De poignée de porte 
et de liberté
29 mars 2014

Cette session, je donne un cours assez costaud en terme de somme de travail — mes étudiants le ronchonneront volontiers. À travers la matière, on parle de citoyenneté, de débrouillardise, de responsabilité ; ils se penchent sur leur monde, se plongent dans une actualité dont ils doivent se soucier (sinon ils se feront diriger par n’importe quel pain brun), et ils travaillent à l’écriture d’un exposé oral sur un sujet qu’ils auront choisi. Stratégies de prise de parole en public, en fait.


Je les aime beaucoup, mais je suis toujours surpris, et touché, que certains d’entre eux aient tant de mal à trouver leur sujet d’exposé. Trois créneaux sont possibles. 1. Le prolongement de leur carrière (la future infirmière parlerait du virus H1N1). 2. Une problématique sociale qui les préoccupe (du conflit israëlo-palestinien à la fonte de la calotte glaciaire, en passant par les conséquences perverses des coupures du gouvernement Harper dans les budgets de Statistiques Canada). 3. La présentation d’une personnalité marquante en illustrant les effets de son travail ou de ses recherches sur notre société ou notre monde (j’impose ici que ce soit une personnalité décédée, je ne sais trop pourquoi, c’est de même).


Donc, bien que je les paterne à ma ferme manière, un certain pourcentage de mes étudiants croise vers l’exposé avec une grande angoisse — qui n’est pas strictement imputable à la nervosité qu’on peut éprouver à l’idée de parler devant 40 personnes. En fait, je perçois très bien, à leurs questions, qu’ils aimeraient que je leur dise quoi faire, où passer, comment y arriver. Non pas un guide attentif, ce que j’essaie d’être, mais plutôt un patron qui leur dirait fait-ça-fait-ça. Une question fréquente est : « Qu’est-ce que vous voulez au juste ? ».


Je suis plutôt désarçonné, devant une question pareille, posée par de jeunes adultes qui ont le monde devant eux. Comme si ce que je leur enseignais se résumait à l’apprentissage d’un mode d’emploi afin d’occuper tel ou tel poste dans la société. Comme si tout ce qu’ils cherchaient à faire, c’est démontrer leur maîtrise de ce mode d’emploi, sans s’arrêter au rôle qu’ils possèdent dans le monde, et à l’unique nécessité à laquelle ils doivent répondre : y être eux-mêmes.

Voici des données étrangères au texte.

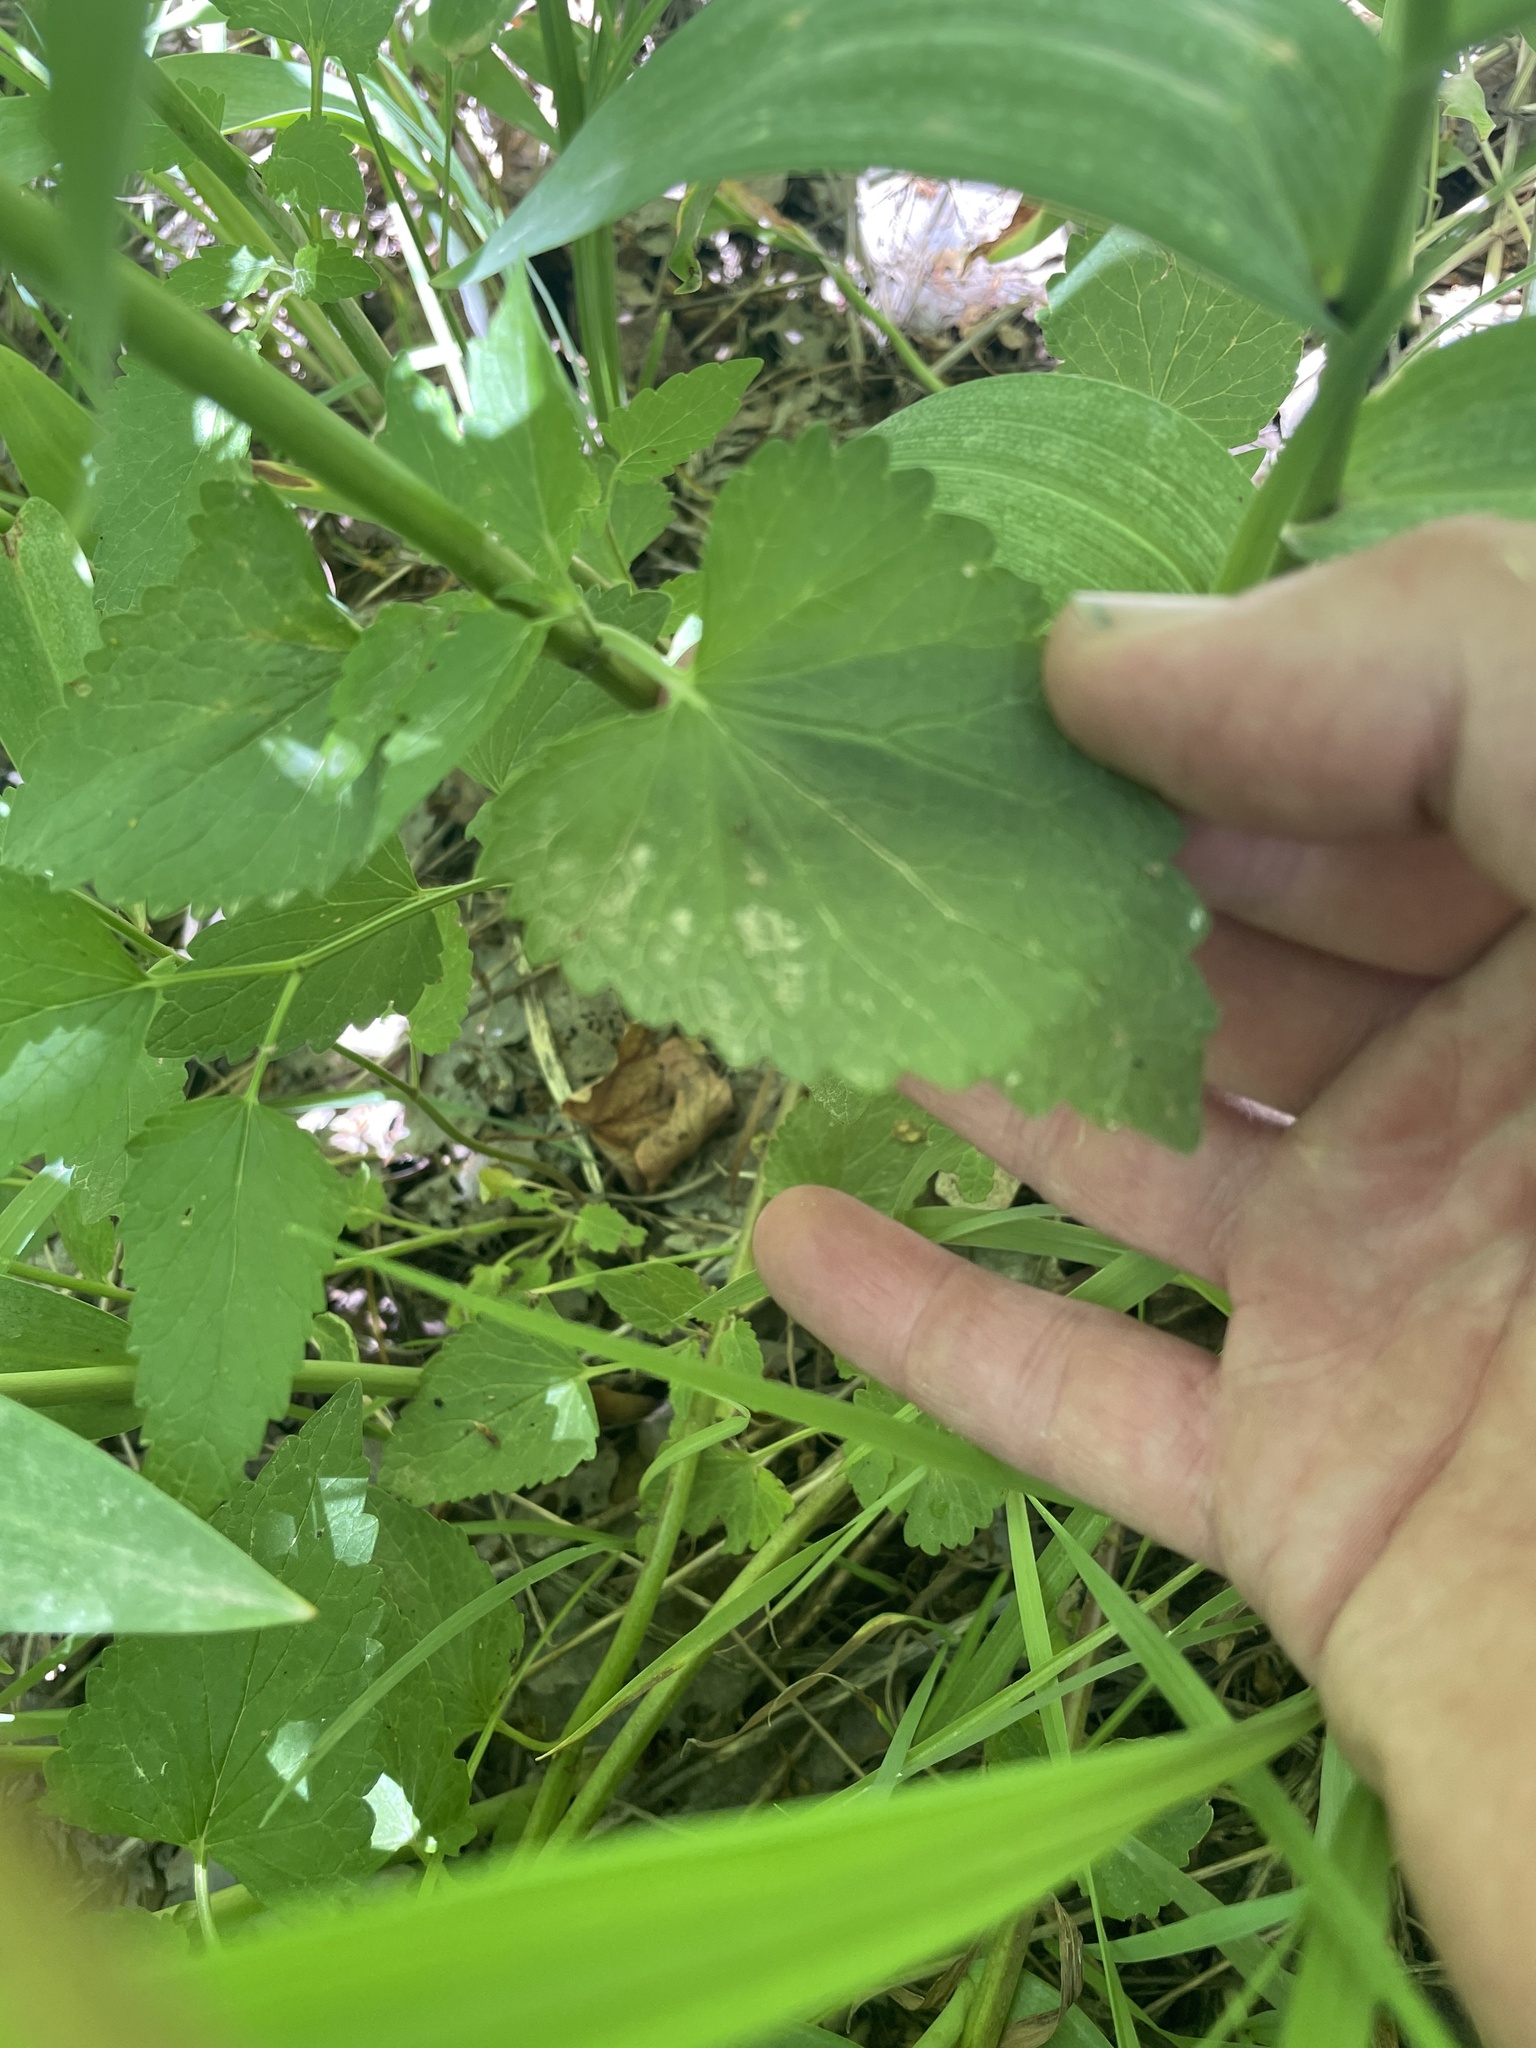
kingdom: Plantae
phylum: Tracheophyta
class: Magnoliopsida
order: Lamiales
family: Lamiaceae
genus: Agastache
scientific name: Agastache urticifolia
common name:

Je leur explique que je vais les accompagner, les ravitailler, leur montrer des avenues, des outils, des trucs, mais je n’irai pas dans leur laboratoire, parce que si j’y allais, ce n’est pas leur exposé qu’ils feraient, c’est le mien. La liberté se paie. Elle implique un vertige. Libre, tu assumes des choix, tu repousses des trajectoires, et tu prends toi-même des décisions difficiles en regard de ce qui te motive réellement. Bref, être sujet de notre vie (en gros : agir) plutôt qu’objet (en gros : réagir). En effet, il est plus simple d’attendre les consignes, de s’y conformer, que de repérer les assises de notre voix singulière, de la construire, de l’étoffer : je pourrais dire de jouer le rôle qui nous revient dans l’événement magique de notre véritable naissance.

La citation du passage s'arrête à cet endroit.